> [Provided records]:
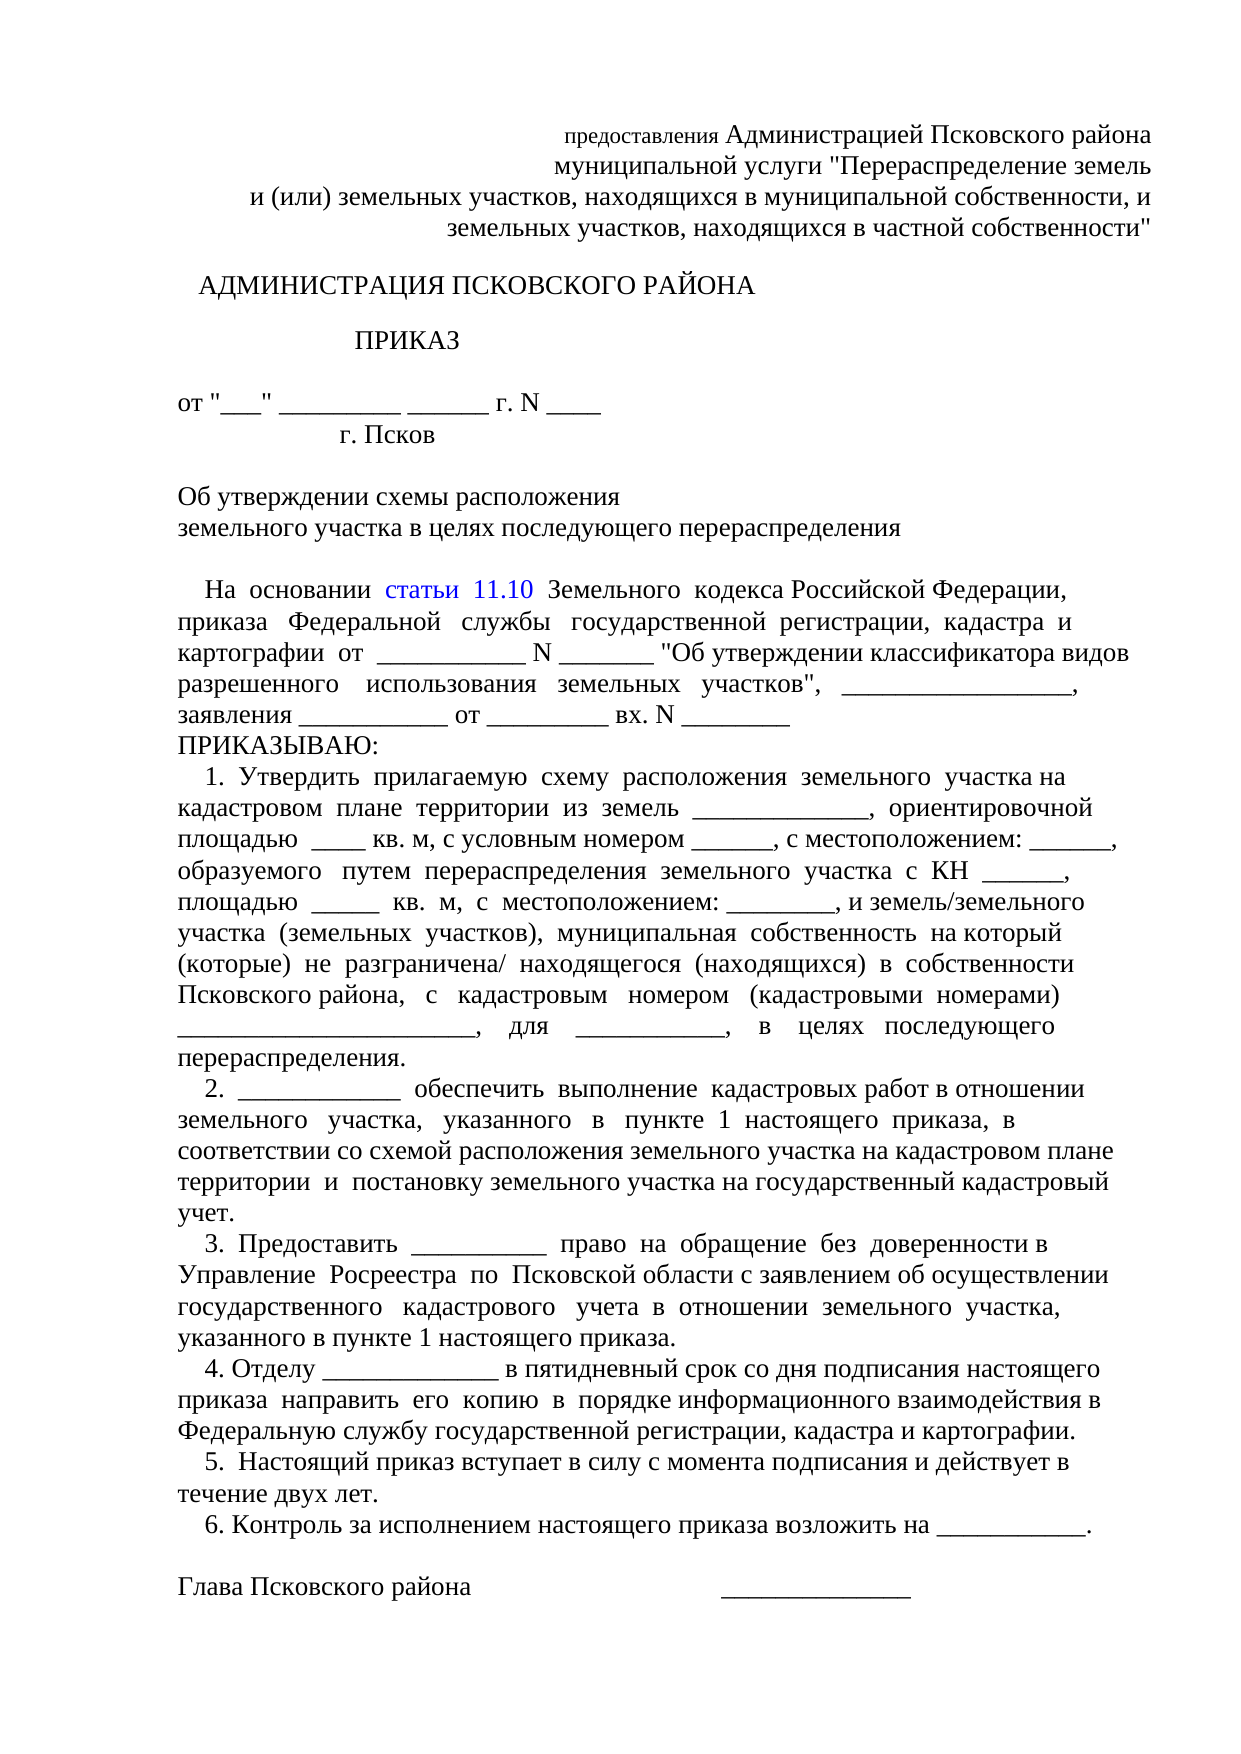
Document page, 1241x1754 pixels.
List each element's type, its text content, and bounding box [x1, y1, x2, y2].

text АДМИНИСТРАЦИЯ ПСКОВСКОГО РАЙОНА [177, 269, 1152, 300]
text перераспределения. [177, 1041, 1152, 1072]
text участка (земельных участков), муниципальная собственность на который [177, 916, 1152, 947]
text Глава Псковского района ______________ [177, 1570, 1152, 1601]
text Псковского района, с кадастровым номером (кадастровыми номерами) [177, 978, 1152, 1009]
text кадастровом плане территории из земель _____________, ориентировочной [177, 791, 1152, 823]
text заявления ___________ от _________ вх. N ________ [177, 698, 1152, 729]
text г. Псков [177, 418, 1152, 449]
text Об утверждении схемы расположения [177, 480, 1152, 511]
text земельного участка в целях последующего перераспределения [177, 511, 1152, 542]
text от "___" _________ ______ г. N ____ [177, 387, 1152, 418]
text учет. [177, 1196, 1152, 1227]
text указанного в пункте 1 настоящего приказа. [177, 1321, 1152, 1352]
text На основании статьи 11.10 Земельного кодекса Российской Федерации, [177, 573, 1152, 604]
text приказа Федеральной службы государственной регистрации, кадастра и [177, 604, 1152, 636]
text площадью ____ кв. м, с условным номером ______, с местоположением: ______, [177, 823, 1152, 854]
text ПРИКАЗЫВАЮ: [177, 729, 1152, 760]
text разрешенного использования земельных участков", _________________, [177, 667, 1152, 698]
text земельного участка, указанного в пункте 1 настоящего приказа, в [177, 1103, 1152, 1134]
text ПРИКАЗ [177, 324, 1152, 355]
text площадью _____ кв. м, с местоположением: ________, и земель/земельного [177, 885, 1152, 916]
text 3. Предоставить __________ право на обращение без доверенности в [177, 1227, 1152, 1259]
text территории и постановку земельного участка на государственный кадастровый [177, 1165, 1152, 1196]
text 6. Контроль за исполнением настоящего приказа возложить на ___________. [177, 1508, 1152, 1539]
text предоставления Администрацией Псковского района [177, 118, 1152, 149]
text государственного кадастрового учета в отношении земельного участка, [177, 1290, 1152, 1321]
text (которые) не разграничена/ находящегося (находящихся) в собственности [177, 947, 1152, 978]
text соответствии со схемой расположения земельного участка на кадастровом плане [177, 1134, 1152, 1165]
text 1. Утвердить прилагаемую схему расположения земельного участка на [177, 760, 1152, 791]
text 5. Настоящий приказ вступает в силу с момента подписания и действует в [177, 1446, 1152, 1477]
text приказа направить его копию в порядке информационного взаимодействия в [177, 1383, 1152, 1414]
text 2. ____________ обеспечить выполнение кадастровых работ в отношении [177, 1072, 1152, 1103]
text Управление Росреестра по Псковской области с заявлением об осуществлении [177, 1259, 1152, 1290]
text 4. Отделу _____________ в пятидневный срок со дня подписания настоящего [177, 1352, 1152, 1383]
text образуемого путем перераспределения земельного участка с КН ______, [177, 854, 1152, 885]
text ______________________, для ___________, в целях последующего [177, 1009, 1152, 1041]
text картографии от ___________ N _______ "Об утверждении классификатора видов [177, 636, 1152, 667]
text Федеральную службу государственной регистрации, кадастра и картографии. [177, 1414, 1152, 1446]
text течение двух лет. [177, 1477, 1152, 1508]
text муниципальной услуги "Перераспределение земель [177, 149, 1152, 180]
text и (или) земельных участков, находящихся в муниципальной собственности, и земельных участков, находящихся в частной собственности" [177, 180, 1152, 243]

> [Your objective]: Going through the data, count each line where the word "участка" appears, and state only the total.

> [Exercise solution]: 8